Stage Picture Description: Stage Picture, also known as Frozen Picture, is an activity that invites students to work quickly in small groups to create a visual representation of an idea, theme, text, event, or character using their own bodies. Students work collaboratively to make meaning both through their bodies and their words.
Directions: Here is a step by step guide to using Stage Picture: 1. Divide students into small groups. 2. Give the groups a theme and ask them to create a picture they feel represents that idea. 3. Each group will present their version of the theme. The other students will discuss how the group’s picture represents the theme. 4. When every group has presented their picture, give a new theme, or give each group their own theme to present to the class. 5. If give individual scenes, the observer students need to guess and discuss how effective the picture was in representing that theme. 6. After concluding the exercise, have the students reflect on the activity. Some reflection questions might be: a. Did the pictures tell the stories they were meant to? Why or why not? b. How could the pictures have been strengthened or clarified? c. What choices helped us explore the themes? d.
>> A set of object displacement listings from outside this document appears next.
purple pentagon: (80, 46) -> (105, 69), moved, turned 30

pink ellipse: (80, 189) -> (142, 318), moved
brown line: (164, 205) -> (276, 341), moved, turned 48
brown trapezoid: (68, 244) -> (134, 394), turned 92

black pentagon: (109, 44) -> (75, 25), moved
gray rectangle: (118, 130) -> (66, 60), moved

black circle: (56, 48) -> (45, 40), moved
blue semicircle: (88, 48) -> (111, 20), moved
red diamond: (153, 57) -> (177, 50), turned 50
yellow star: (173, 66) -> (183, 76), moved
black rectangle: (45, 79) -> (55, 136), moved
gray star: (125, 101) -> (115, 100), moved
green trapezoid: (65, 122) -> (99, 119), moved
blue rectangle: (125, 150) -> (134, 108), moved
Why are pictures sometimes more, or less, impactful than words?
When to Use This Strategy: The best times to use this strategy would be: 1. To introduce a unit in Mime or Pantomime unit. 2. As a warm up activity at the beginning of class.
3. As a way to describe how visual pictures can tell an audience as much, or more, as the lines they speak. 4. As a way to teach levels, body positions, and planes. 5. As an icebreaker at the beginning of the year.
Variations: Here are some variations of this strategy: 1. Have the students recreate a famous picture from history or art. 2. Vacation Photo: Two students narrate a series of stage pictures to create a story about a vacation. 3. Statues: This variation can become a competition or game, as the frozen students can change their positions while trying to not be caught by one student who is not frozen.